TASK TO COMPLETE. Render every line of the entries below as a numbered list, skipping any blank lines. Do not include the pictures in your answer.

(Dataset entries)
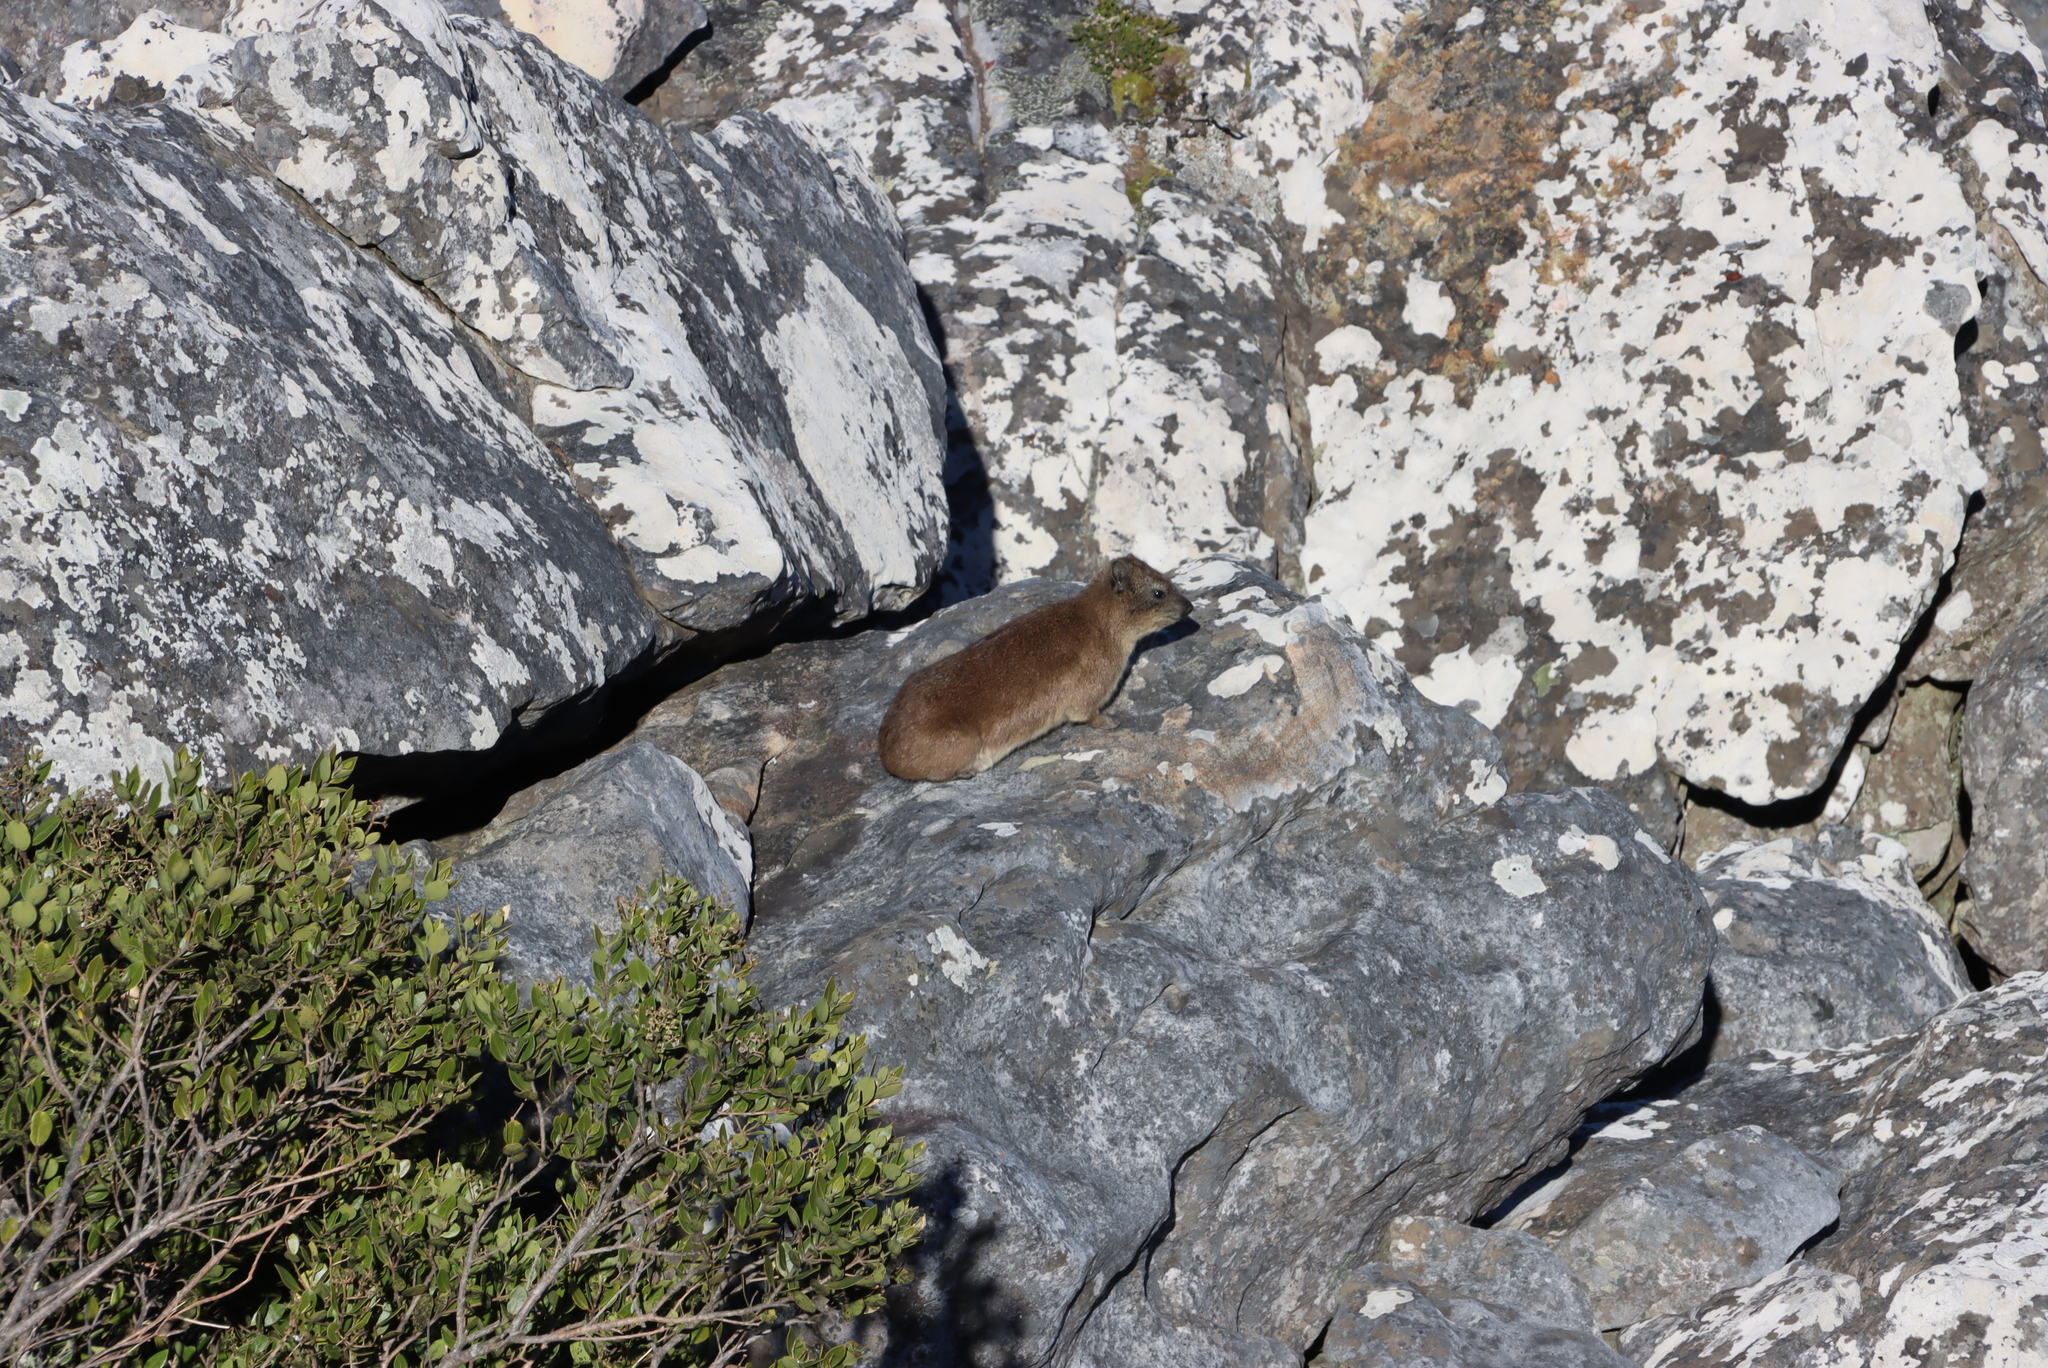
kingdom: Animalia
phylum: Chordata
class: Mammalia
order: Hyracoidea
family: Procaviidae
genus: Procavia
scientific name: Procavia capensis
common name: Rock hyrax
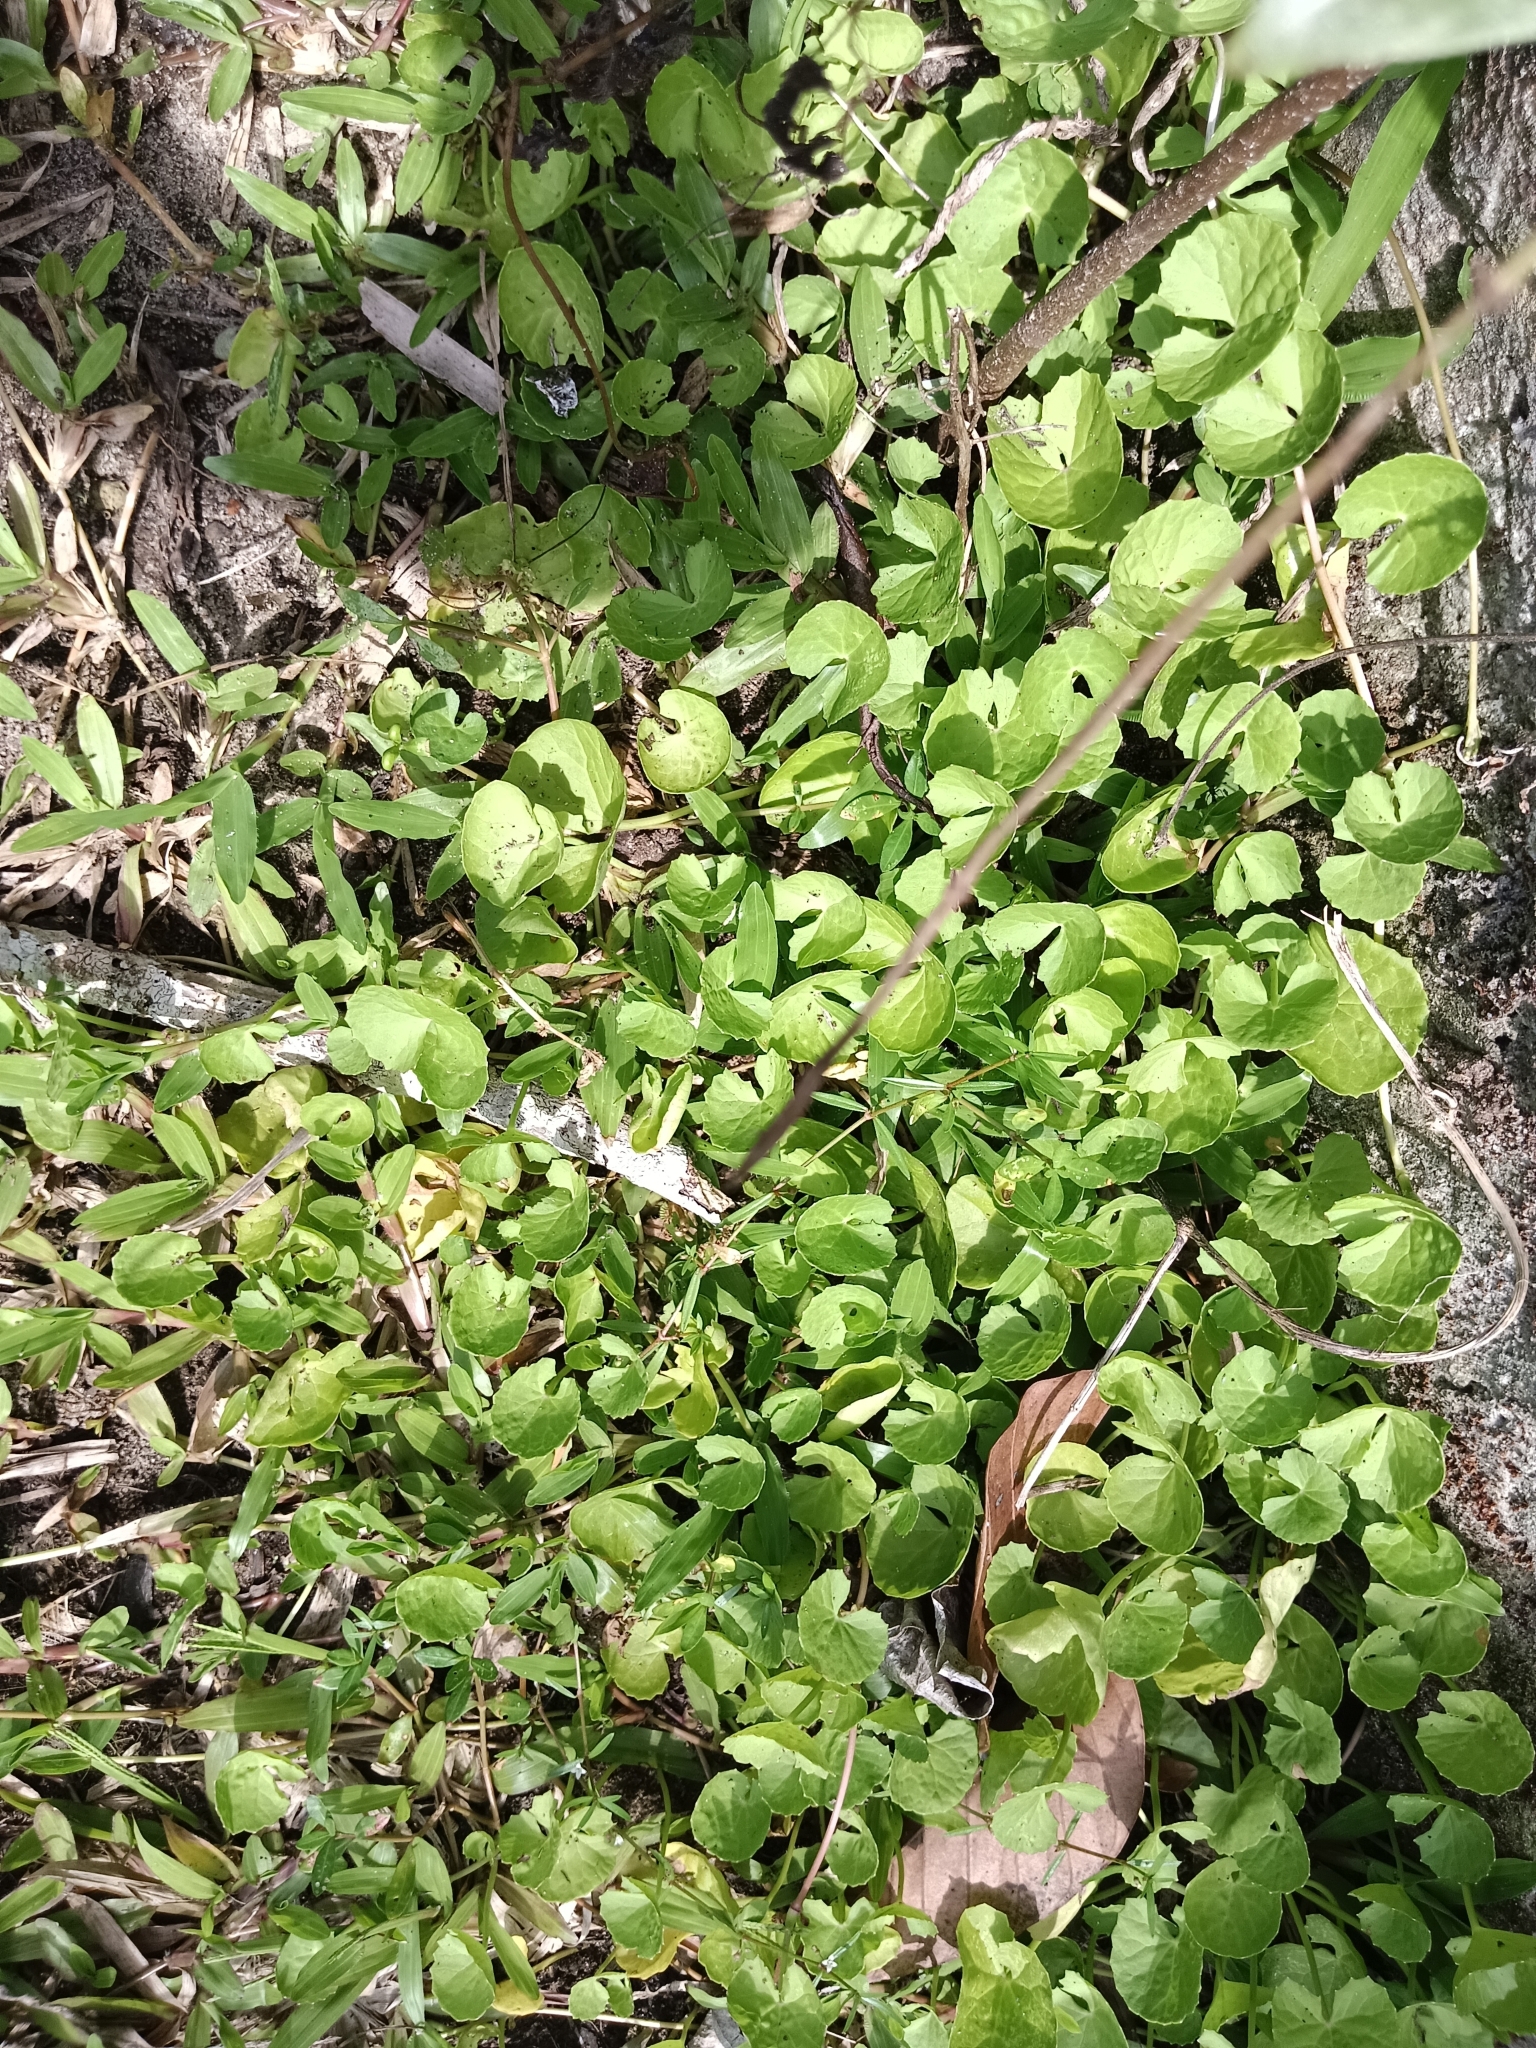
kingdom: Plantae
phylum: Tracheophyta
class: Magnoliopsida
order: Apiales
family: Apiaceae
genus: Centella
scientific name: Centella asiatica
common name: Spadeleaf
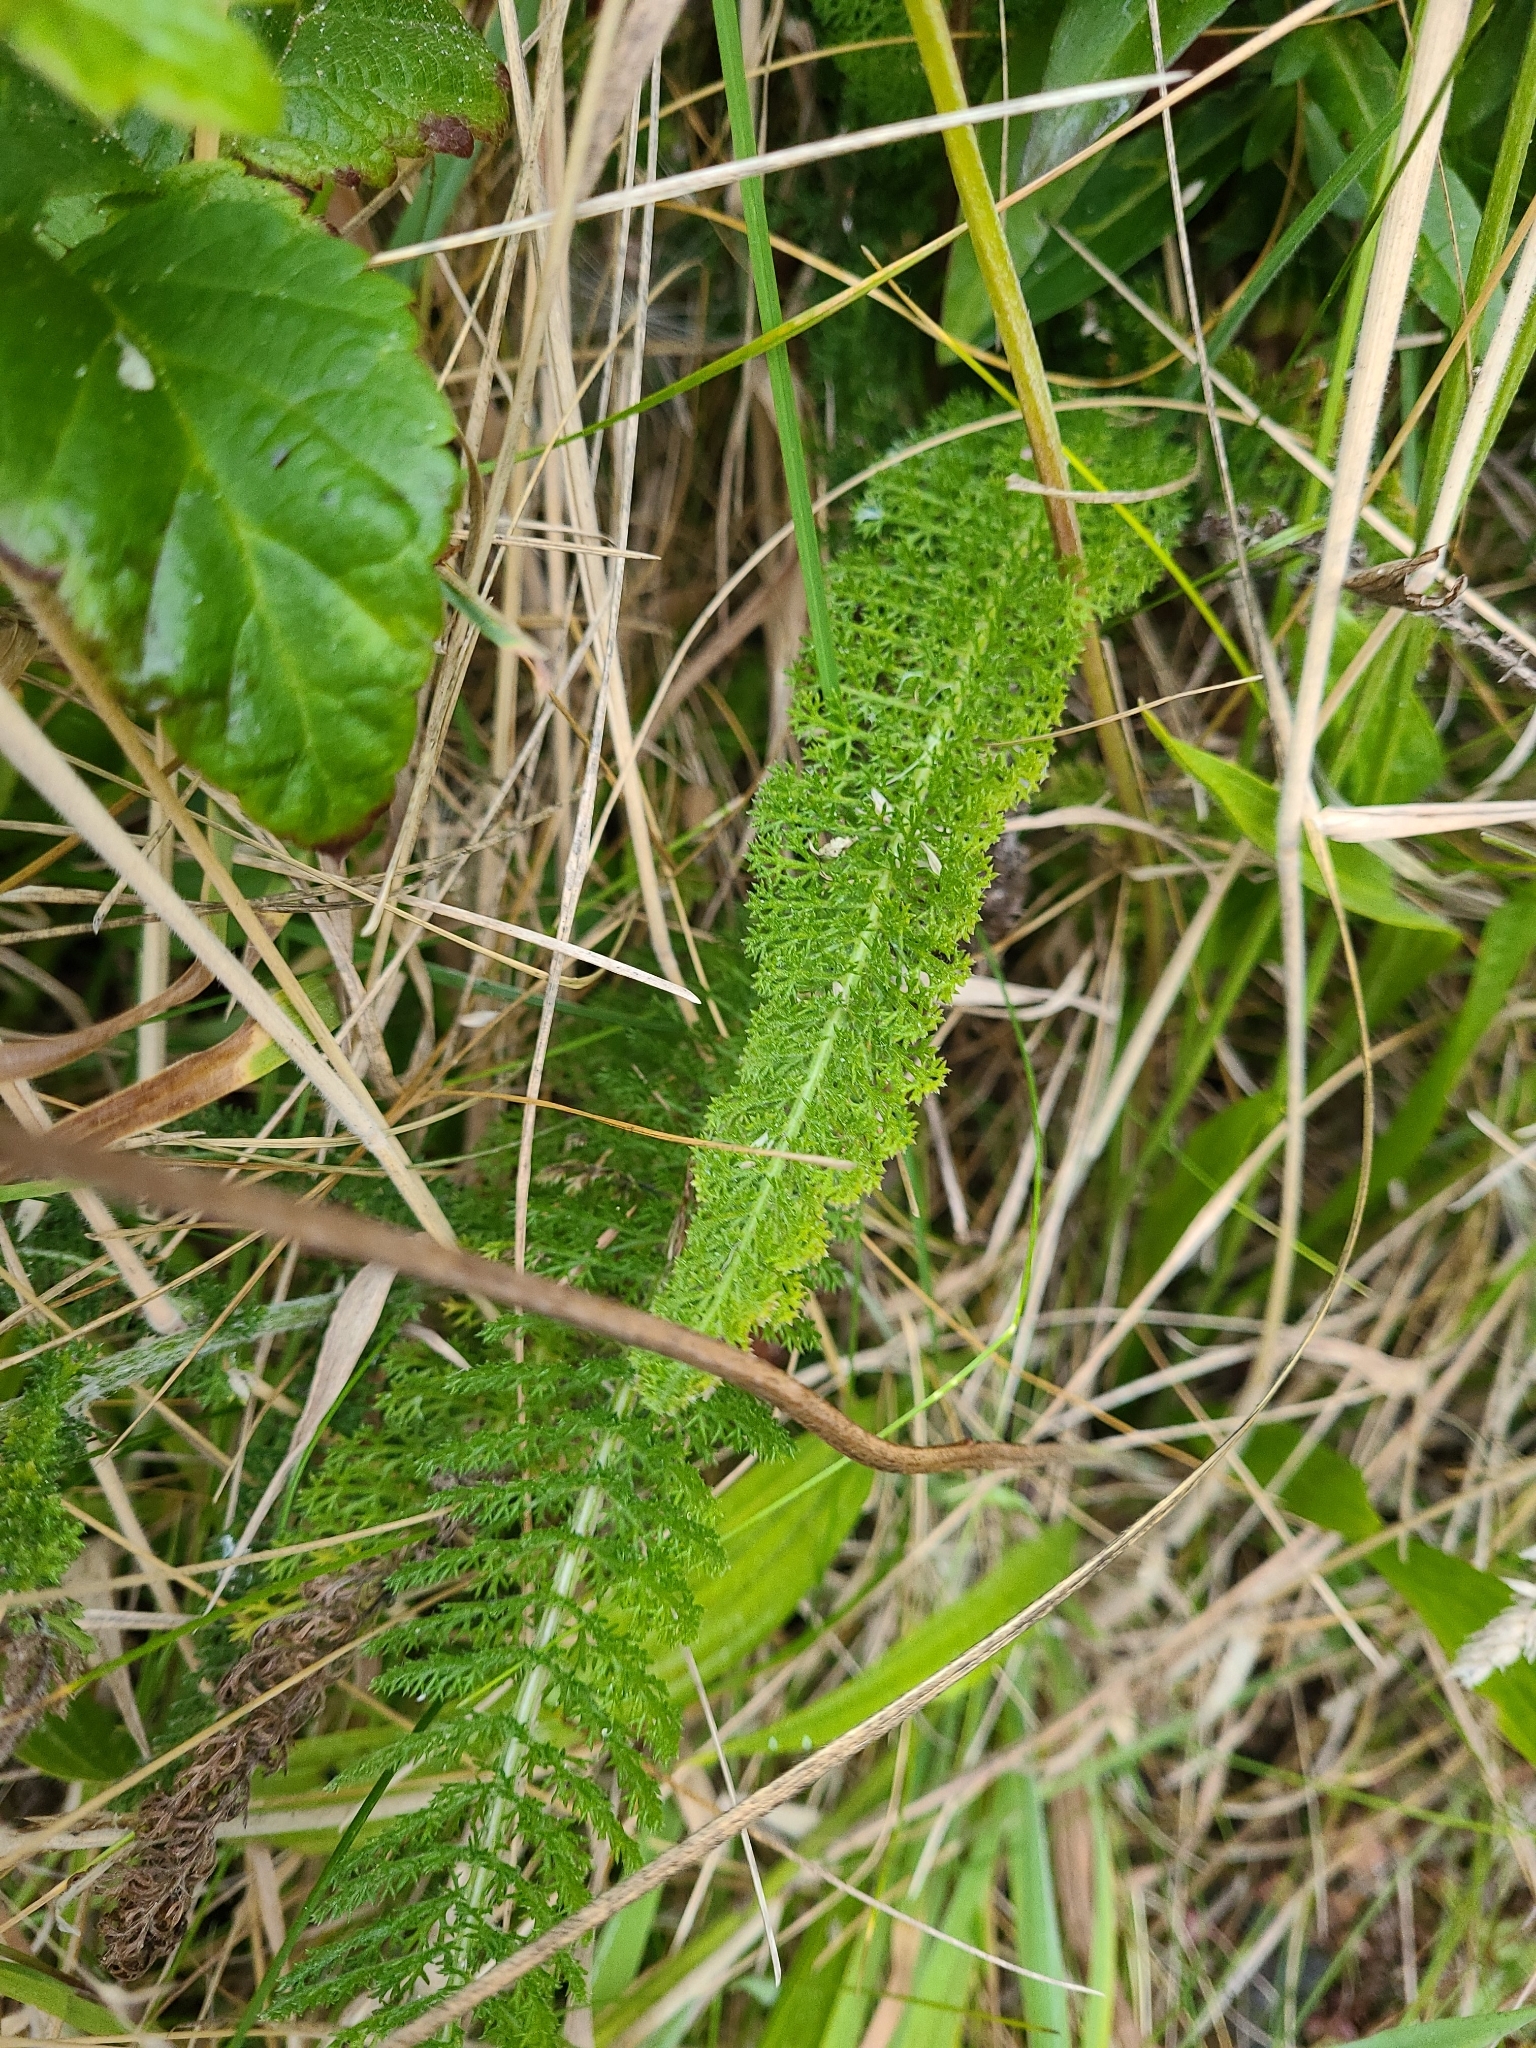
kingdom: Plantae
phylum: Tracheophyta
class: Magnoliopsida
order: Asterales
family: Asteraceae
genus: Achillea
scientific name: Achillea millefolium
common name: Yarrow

RESULT OF THE EXERCISE.
1. kingdom: Animalia
2. phylum: Chordata
3. class: Mammalia
4. order: Hyracoidea
5. family: Procaviidae
6. genus: Procavia
7. scientific name: Procavia capensis
8. common name: Rock hyrax
9. kingdom: Plantae
10. phylum: Tracheophyta
11. class: Magnoliopsida
12. order: Apiales
13. family: Apiaceae
14. genus: Centella
15. scientific name: Centella asiatica
16. common name: Spadeleaf
17. kingdom: Plantae
18. phylum: Tracheophyta
19. class: Magnoliopsida
20. order: Asterales
21. family: Asteraceae
22. genus: Achillea
23. scientific name: Achillea millefolium
24. common name: Yarrow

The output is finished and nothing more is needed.